Reading text
DC: That’s a great question. And I think I am realizing only in answering it that often it is the writing of the poem (or the intense need to write a poem) that makes me conscious of the paradoxes in my own experience. I am by temperament a pretty optimistic person, and I come from a Marine Corps family, so it’s my habit to kind of “soldier through” difficult circumstances. The problem with doing that is that it can keep you from feeling your life. Poems erupt in a way that force me to see both the glorious and the terrible, both of which I might miss otherwise. 

JC: You told me once that writing poetry can be a painful or arduous religious endeavor. What you’re saying now about poetry countering the tendency to avoid difficulty seems related to that.

About this task
Can you print the passage of the poetry interview between "DC: That’s a" and "might miss otherwise.", inclusive, word for word? The listing has no connection to the poetry interview.

Study material
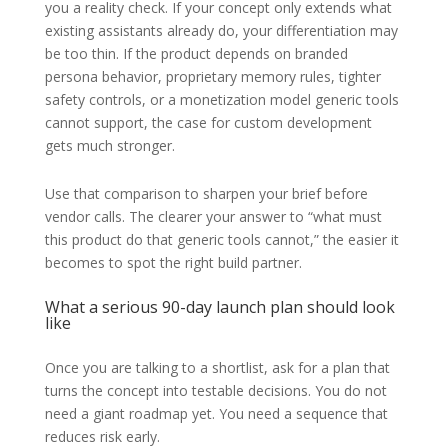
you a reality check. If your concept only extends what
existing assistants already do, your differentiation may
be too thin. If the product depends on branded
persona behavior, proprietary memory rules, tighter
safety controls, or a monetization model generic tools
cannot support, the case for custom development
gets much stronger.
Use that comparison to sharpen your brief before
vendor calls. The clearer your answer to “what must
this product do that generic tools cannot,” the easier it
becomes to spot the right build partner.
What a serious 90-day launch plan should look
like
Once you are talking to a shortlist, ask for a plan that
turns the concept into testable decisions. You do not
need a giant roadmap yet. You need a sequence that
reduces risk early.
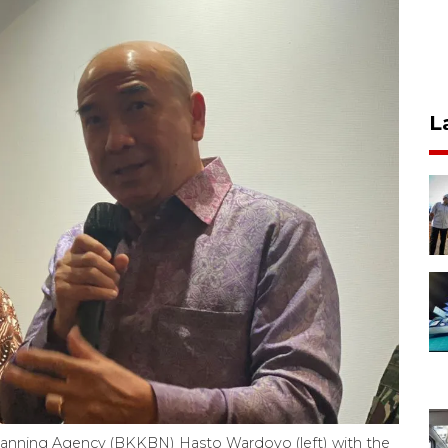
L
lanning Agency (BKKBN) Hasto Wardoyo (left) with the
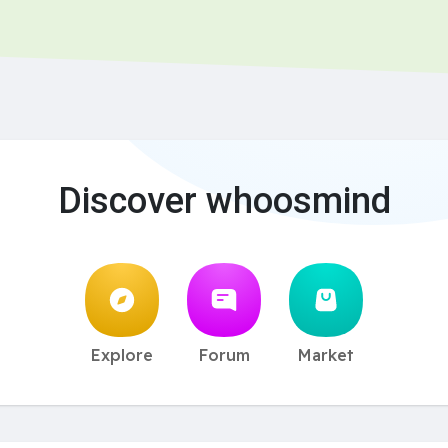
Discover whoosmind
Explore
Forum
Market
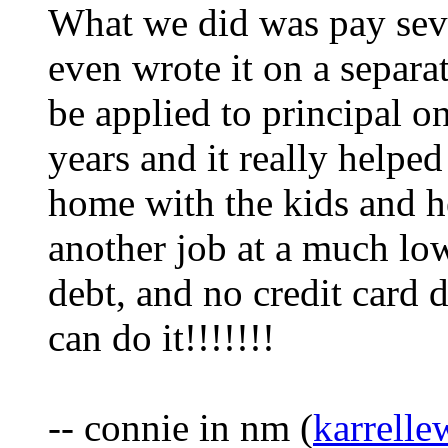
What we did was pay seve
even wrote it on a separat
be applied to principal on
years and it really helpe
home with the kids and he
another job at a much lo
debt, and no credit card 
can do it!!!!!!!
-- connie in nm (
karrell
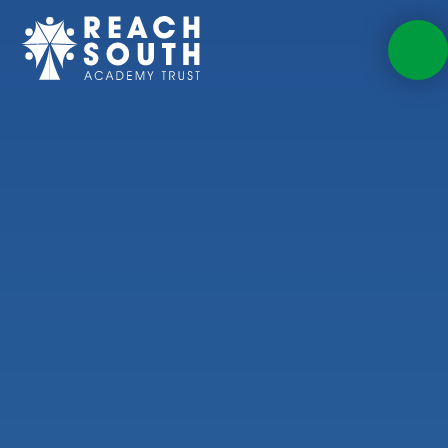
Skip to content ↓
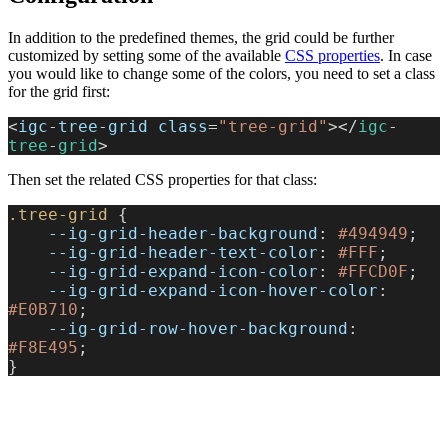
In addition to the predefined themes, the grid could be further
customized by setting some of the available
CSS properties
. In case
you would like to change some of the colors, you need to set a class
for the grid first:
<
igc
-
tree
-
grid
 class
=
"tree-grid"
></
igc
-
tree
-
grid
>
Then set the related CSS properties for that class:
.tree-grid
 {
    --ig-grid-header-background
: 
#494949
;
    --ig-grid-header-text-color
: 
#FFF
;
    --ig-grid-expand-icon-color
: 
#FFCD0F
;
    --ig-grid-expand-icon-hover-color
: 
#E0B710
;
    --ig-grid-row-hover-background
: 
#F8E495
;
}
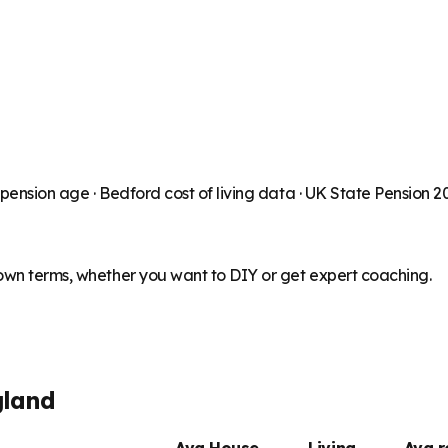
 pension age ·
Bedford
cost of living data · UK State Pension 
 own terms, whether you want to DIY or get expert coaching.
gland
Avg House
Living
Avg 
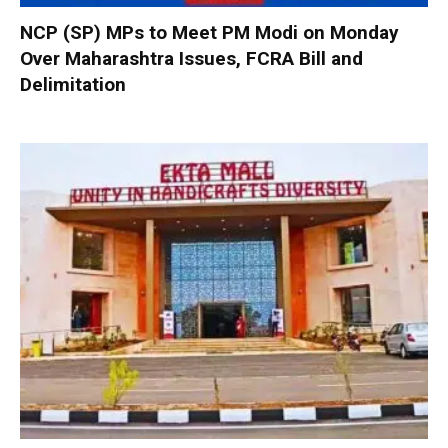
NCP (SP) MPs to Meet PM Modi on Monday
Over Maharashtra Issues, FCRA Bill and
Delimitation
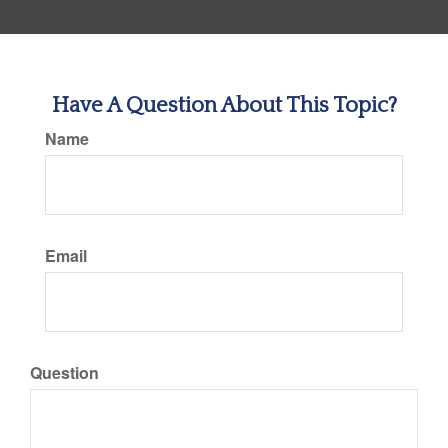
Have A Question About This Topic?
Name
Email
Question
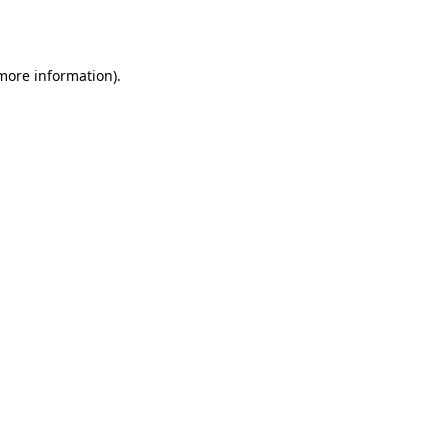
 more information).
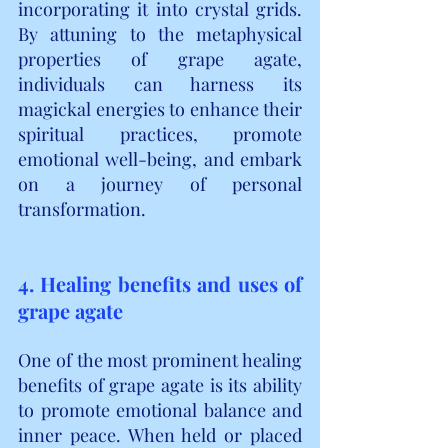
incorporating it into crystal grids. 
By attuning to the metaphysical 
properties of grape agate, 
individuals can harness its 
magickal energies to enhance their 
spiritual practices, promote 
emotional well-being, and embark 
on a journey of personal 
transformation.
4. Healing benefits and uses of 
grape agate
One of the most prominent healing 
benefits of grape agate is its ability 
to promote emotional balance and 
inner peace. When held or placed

==

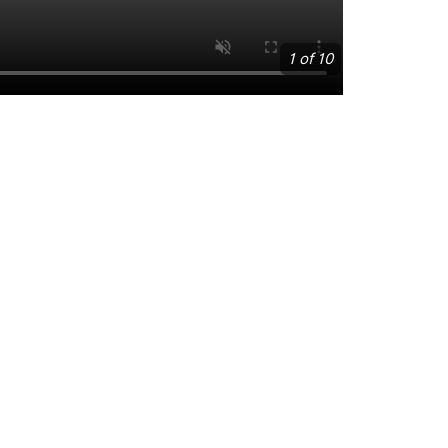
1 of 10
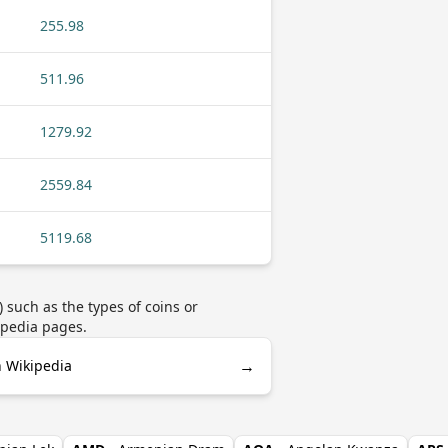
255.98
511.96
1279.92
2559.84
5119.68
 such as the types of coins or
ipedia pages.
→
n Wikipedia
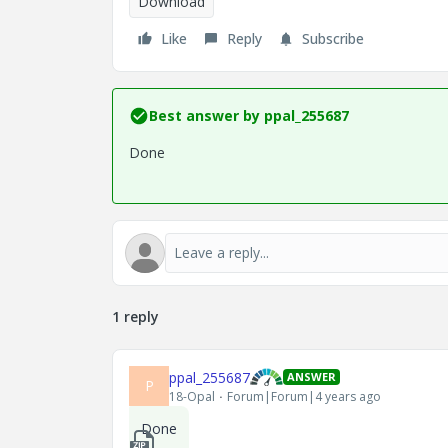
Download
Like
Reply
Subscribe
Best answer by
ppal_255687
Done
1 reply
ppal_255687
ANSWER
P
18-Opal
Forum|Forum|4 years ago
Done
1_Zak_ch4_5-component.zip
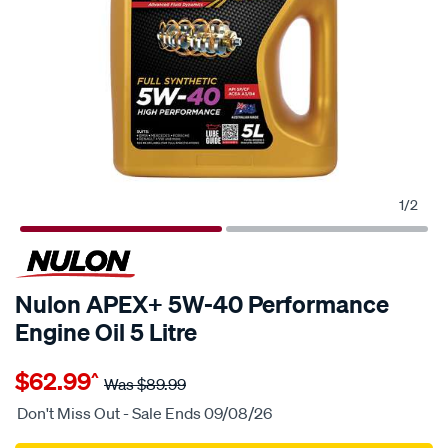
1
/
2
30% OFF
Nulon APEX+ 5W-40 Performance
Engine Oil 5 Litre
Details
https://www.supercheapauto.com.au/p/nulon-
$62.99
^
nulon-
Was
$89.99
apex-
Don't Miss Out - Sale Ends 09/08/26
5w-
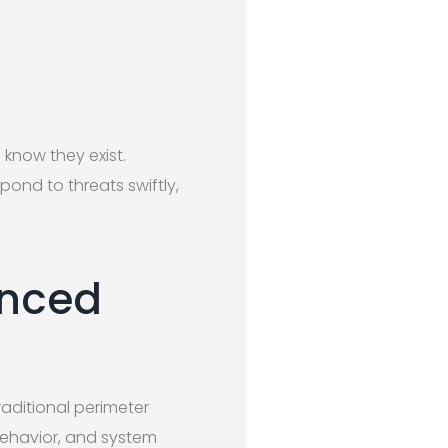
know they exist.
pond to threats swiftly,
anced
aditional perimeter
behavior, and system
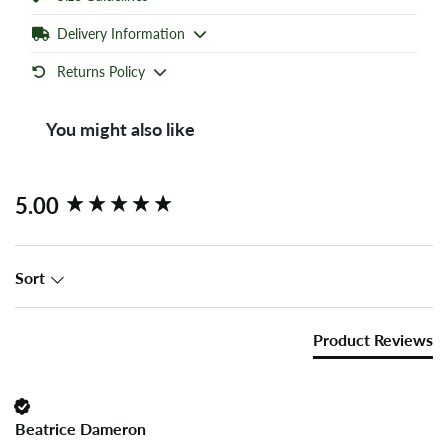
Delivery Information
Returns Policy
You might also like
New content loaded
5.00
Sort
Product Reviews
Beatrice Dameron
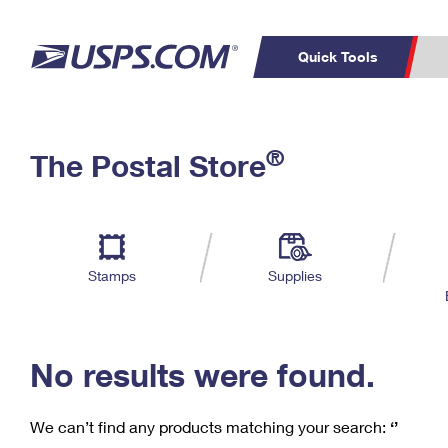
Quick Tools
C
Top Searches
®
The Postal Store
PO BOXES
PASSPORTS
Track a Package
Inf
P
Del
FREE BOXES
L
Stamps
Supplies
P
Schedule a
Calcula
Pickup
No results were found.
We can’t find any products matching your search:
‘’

==

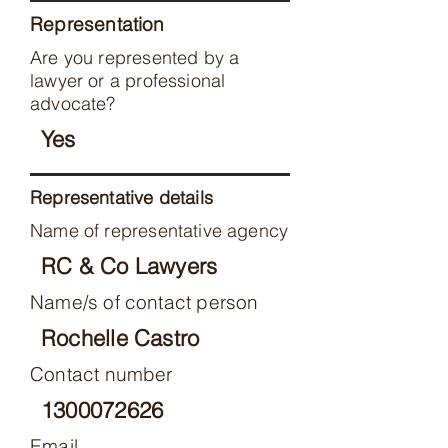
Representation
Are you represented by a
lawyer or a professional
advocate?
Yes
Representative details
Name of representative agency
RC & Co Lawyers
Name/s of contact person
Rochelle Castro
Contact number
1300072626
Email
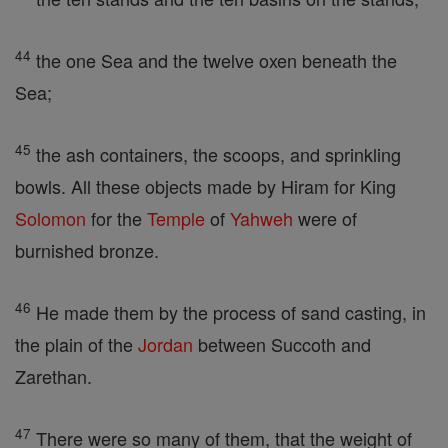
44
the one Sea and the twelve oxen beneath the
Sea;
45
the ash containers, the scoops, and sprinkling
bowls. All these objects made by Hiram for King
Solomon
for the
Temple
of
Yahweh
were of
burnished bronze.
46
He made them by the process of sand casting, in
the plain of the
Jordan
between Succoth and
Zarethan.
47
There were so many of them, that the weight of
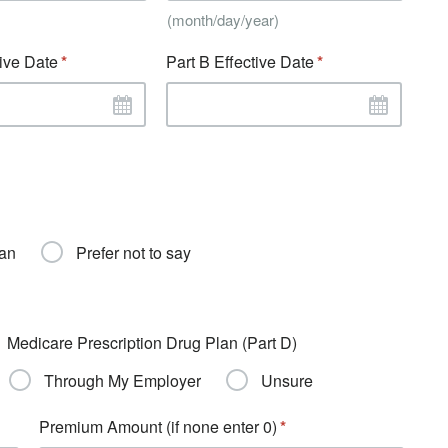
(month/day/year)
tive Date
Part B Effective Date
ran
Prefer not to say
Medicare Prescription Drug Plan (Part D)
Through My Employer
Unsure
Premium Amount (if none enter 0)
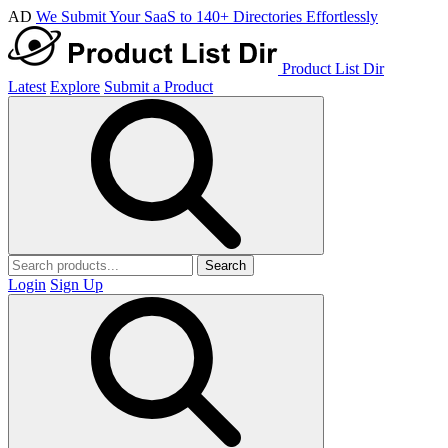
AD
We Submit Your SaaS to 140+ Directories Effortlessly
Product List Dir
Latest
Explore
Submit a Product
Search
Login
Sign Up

Exercise output
DC: That’s a great question. And I think I am realizing only in answering it that often it is the writing of the poem (or the intense need to write a poem) that makes me conscious of the paradoxes in my own experience. I am by temperament a pretty optimistic person, and I come from a Marine Corps family, so it’s my habit to kind of “soldier through” difficult circumstances. The problem with doing that is that it can keep you from feeling your life. Poems erupt in a way that force me to see both the glorious and the terrible, both of which I might miss otherwise.